# ПРЕДОСТАВЛЕННЫЙ ТЕКСТ
Новости

06.04. - 06.05.2023 ЛЕОНАРД ЛАГАНОВСКИЙ "Многоточие"

06.04. - 06.05.2023

Галерея Māksla ХО

Ул. Элизабетес, 14, Рига

«Многоточие...»/ «Эллипсы», сплошные шарады от Леонарда Лагановскиса

Автор: Андрей Шаврей / #kultura1kb / 8 апреля, 2023
Foto: Андрей Шаврей

В прогрессивной (к политике не относится) рижской галерее Māksla XO (Рига, Элизабетес, 14) открылась выставка одного из ведущих современных художников Латвии и смежных, кроме РФ, территорий Леонарда Лагановскиса — «Многоточие...» / «Эллипсы». Средь шумной тусовки, случайно виновнику торжества Rus.LSM.lv задал вечный, будоражащий общественность вопрос: «Что хотел сказать художник?»
Вопрос вызвал у автора работ некоторую паузу и улыбку. Таким образом невербальное общение выразило одну из пяти частей этой экспозиции, представленной в двух смежных помещениях — «Многоточие...» Но все же, чтобы не было недосказанности, господин Лагановскис ответил: «Я хотел немножко, чтобы зритель поразмышлял... Эта выставка — как кроссворд, можно немного поломать голову, подумать и... — После очередного многоточия художник выдал великое тайное знание, — …и проявить остроумие!» И продолжил:

«Это такой стандартный набор для интеллигента, который картинки и названия должен отличать».
Пользуясь личным знакомством, для Rus.LSM.lv тут же была проведена экскурсия по одной части выставки (она в дальнем зале галереи). Здесь вывешены как бы афиши времен советского периода и «перестройки».
«Оформлял ли я тогда афиши? Нет, я афиши не оформлял. Но вот придуманная мною афиша с анонсом французского фильма Клода Лелюша «Эдит и Марсель», и на фоне названия — двое, мужчина и женщина. А на самом деле смотрите внимательно, это Нора Бумбиере и Виктор Лапченок (для непосвященных — звезды латвийской эстрады прошлых десятилетий — Прим. автора).
Тут есть, кстати, афиша «Дверь, открытая для тебя» — на фоне Джека Николсона, взламывающего дверь в «Сиянии» Кубрика (если приобрести эту работу, то ее, несомненно, интересно устроить на входных дверях в квартиру).

# ЗАДАНИЕ 1
В какой галерее и по какому адресу открылась выставка, о которой рассказывает статья о «Многоточии...» Лагановскиса?
# ЗАДАНИЕ 2
Продолжите статью о выставке Лагановскиса «Многоточие...», начав сразу после последнего приведенного предложения.

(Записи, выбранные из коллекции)
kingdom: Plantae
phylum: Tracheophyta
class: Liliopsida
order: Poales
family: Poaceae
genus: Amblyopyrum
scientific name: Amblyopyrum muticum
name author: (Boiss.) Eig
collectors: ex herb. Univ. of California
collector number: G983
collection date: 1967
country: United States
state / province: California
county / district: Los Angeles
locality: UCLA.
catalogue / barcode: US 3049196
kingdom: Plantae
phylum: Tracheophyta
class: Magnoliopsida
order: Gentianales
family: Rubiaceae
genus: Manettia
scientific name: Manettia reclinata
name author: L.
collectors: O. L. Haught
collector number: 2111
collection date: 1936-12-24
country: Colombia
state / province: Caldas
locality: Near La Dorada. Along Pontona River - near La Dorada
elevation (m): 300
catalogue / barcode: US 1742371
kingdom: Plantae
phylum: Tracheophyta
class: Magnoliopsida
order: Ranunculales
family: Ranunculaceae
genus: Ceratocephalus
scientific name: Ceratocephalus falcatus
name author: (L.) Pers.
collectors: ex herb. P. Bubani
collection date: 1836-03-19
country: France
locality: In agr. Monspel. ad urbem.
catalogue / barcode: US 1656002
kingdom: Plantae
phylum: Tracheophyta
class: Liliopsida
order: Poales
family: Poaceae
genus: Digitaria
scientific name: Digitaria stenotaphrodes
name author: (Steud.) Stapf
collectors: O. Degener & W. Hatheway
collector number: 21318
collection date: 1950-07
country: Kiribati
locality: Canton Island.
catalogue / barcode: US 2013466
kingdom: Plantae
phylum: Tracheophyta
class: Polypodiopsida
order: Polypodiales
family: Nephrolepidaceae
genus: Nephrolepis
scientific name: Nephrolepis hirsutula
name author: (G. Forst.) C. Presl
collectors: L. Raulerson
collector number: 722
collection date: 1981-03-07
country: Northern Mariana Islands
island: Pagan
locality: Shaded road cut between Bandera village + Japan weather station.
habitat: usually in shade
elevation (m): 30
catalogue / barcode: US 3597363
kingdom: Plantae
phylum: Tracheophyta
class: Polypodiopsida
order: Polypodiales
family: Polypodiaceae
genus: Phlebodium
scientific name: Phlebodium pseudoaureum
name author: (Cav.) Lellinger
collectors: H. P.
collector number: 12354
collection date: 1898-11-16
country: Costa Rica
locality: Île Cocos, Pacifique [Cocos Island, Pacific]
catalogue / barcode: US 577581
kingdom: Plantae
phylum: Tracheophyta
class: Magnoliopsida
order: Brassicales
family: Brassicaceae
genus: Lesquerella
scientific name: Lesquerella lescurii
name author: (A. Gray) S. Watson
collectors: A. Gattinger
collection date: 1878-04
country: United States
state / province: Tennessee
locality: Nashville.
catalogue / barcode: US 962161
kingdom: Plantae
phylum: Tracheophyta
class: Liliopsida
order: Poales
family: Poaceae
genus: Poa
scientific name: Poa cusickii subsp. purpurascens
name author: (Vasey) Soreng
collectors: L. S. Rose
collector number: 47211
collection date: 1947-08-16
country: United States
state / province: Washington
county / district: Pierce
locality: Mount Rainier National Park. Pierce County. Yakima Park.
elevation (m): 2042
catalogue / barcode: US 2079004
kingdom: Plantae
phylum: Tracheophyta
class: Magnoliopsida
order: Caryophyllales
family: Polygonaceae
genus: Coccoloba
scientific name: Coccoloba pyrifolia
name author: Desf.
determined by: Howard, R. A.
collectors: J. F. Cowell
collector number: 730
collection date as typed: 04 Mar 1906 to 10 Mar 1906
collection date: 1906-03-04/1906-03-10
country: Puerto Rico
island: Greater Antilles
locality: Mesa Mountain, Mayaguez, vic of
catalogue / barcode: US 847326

# ОТВЕТ 1
В рижской галерее Māksla XO на улице Элизабетес, 14.

# ОТВЕТ 2
«Или вот “Фантоцци против всех”, а картинка с изображением Фантомаса из кино, — продолжает художник. — Ну, просто игра по поводу фонетики, такое похожее сочетание “Фантоцци-Фантомас”. Или “Я вышла замуж за тень” и изображение героя из германского фильма тридцатых годов “Носферату”».

Ну и далее — например, как бы афиша «Джинджер и Фред» Федерико Феллини, но на картинке вовсе не главные исполнители ролей престарелых артистов-танцовщиков Джульетта Мазина и Марчелло Мастрояни, а реальная американская бандитская сладкая парочка Бонни и Клайд. Ну и «Френсис» на фоне сэра Бекона, тут есть над чем поразмышлять. Примерно то же и напротив, на двух живописных трудах художника, в которых сочетается близкое по смыслу, лингвистике, но все-таки различное: например, надпись на немецком с названием «Маленькой ночной серенады» Моцарта — на фоне памятника то ли Гете, то ли еще кому-то. Связывает только немецкоязычное происхождение.
Да, это мы начали с самого легкого, а самое сложное в первом, основном зале, где с одной стороны — фотографии загадочных гор, а напротив — изображения эллипсов, внешне абсолютно идентичных. Поскольку художника перехватили другие поклонники в лице известного доктора Затлерса и легендарного градостроителя Мариса Гайлиса, пришлось размышлять самому и предположить, что таким образом мастер оттачивает свое несомненное мастерство. Но смело судить, так ли это, не станем, предоставив слово директору галереи Илзе Жейвате, которая, несомненно, понимает в искусстве многое.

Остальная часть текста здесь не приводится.